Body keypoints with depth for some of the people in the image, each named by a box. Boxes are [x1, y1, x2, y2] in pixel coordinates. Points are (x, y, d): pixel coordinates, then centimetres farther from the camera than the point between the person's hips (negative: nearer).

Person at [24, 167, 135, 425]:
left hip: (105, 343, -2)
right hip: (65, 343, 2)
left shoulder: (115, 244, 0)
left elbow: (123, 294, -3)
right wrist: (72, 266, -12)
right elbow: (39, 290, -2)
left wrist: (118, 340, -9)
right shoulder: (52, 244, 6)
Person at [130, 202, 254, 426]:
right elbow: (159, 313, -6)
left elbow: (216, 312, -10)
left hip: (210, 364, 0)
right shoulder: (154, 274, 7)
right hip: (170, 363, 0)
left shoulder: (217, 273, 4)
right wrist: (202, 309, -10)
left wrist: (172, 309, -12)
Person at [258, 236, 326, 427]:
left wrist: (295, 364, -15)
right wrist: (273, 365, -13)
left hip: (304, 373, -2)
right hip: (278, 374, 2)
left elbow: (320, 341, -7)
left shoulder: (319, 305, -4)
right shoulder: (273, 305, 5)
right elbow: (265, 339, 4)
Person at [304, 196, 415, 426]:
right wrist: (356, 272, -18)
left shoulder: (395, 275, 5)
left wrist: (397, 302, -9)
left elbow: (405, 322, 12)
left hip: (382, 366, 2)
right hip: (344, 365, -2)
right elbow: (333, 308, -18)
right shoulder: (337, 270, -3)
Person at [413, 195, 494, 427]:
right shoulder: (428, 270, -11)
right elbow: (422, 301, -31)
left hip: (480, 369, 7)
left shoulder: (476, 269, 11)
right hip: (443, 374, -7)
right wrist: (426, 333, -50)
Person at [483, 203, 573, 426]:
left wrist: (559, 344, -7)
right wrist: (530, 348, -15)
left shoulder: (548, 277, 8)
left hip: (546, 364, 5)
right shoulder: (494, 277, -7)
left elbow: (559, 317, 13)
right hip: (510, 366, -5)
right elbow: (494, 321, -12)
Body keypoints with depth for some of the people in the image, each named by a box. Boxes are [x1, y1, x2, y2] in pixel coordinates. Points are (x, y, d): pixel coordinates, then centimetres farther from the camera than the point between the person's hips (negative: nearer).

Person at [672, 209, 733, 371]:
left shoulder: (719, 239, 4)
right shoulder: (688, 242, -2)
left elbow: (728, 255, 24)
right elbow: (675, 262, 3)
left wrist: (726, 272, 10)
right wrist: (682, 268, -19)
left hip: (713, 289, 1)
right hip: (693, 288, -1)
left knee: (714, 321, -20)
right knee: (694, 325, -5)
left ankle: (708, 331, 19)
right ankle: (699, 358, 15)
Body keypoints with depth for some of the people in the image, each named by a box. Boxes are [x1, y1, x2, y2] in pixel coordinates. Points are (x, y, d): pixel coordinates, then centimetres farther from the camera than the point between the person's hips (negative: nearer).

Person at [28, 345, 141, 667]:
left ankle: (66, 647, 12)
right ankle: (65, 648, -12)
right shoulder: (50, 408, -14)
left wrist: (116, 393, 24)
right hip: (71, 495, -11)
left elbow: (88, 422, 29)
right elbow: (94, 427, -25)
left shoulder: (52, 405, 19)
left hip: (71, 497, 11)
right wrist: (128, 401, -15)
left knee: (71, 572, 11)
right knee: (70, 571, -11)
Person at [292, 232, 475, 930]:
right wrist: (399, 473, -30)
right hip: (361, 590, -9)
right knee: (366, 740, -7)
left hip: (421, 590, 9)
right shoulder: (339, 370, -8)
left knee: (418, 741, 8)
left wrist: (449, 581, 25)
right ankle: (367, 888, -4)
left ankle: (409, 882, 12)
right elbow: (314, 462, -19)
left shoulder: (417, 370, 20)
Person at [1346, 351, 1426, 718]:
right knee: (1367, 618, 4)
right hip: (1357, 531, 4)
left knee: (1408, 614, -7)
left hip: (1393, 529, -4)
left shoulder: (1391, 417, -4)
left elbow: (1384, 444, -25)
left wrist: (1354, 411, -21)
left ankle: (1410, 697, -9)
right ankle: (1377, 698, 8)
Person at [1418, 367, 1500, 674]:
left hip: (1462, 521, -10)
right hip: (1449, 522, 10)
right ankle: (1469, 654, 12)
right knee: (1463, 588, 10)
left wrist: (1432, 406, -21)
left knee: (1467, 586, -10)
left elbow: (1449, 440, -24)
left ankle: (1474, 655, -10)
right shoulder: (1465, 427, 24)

+---+

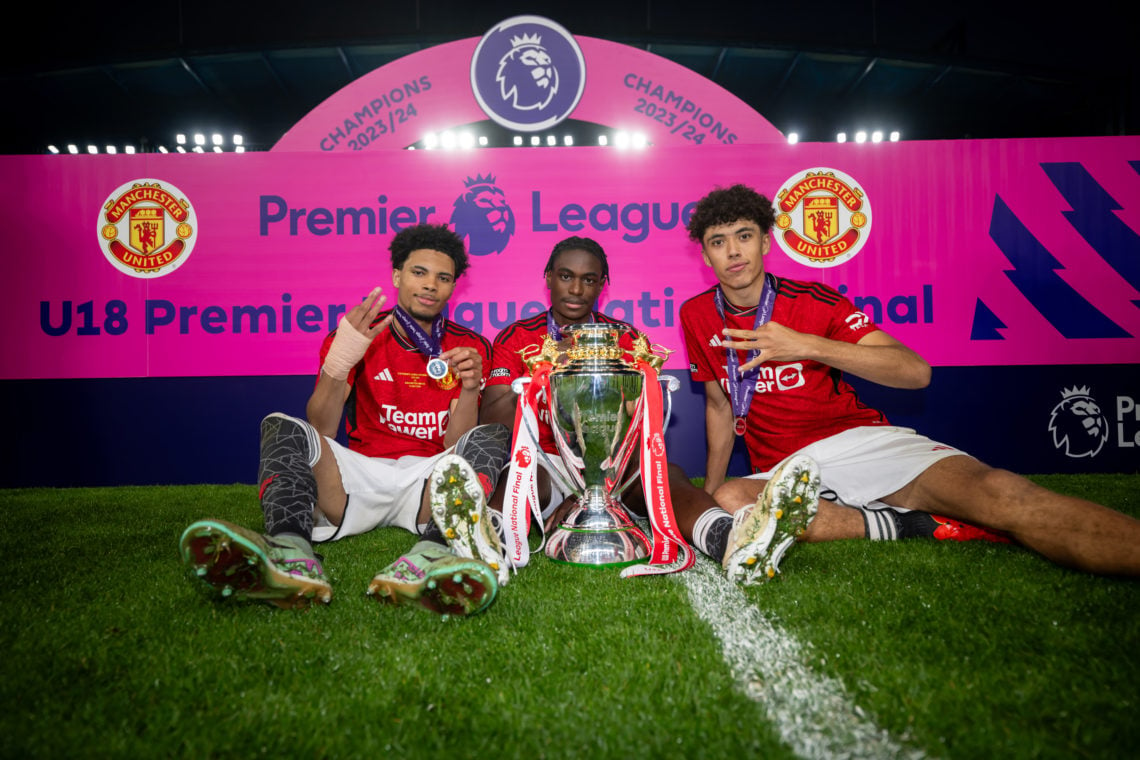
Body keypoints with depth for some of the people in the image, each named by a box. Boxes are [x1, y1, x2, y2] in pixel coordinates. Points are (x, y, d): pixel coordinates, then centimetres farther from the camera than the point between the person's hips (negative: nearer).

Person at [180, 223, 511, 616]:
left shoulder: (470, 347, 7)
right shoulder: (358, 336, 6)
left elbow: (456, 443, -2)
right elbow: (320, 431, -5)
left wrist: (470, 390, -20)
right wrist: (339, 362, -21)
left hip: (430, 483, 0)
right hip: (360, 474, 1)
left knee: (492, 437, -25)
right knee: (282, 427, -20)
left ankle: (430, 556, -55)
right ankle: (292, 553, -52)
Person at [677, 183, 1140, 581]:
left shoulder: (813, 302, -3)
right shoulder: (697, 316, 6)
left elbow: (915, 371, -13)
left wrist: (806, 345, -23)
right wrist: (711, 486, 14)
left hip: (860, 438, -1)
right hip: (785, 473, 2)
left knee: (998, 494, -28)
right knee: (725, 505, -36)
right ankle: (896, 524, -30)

+---+

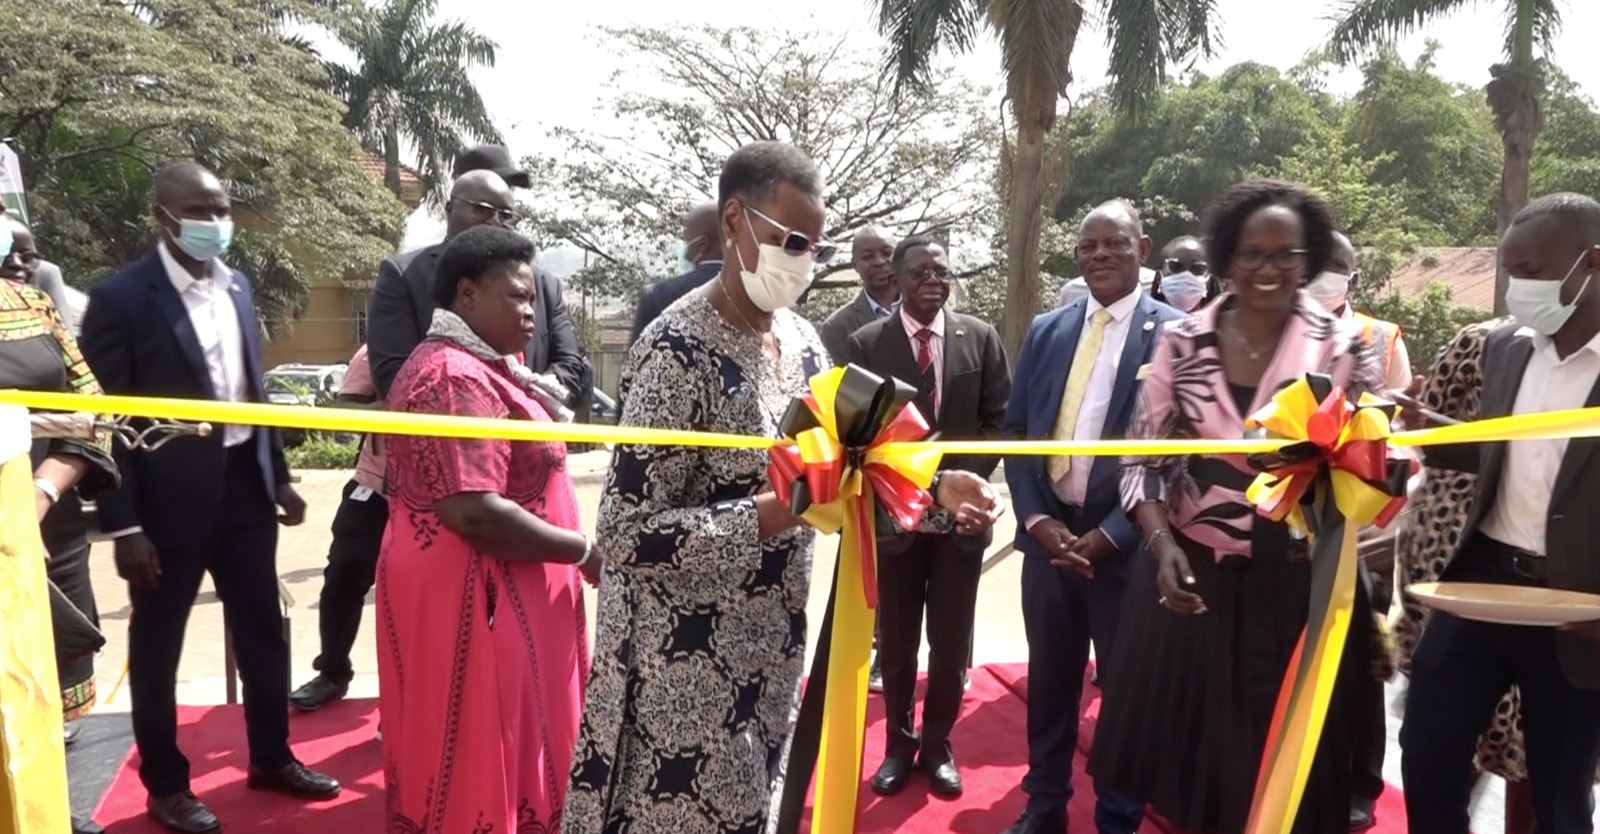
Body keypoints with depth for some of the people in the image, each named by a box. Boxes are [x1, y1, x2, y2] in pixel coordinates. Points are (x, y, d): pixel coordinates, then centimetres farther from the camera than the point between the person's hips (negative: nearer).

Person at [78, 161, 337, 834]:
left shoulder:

+---+

- **Task directions**
Rewrite the material from the line with "right elbow: (320, 431, -5)" to the line with "right knee: (725, 505, -36)", changing every "wrist" to "hand" and leaving everything else as it is.

- **Response area**
right elbow: (320, 431, -5)
left hand: (470, 390, -20)
right hand: (339, 362, -21)
left hip: (430, 483, 0)
right hip: (360, 474, 1)
left knee: (492, 437, -25)
right knee: (282, 427, -20)
left ankle: (430, 556, -55)
right ankle: (292, 553, -52)
Person at [677, 183, 1140, 581]:
left shoulder: (813, 302, -3)
right shoulder: (697, 316, 6)
left elbow: (915, 371, -13)
left hand: (806, 345, -23)
right hand: (711, 486, 14)
left hip: (860, 438, -1)
right hip: (785, 473, 2)
left knee: (998, 494, -28)
right knee: (725, 505, -36)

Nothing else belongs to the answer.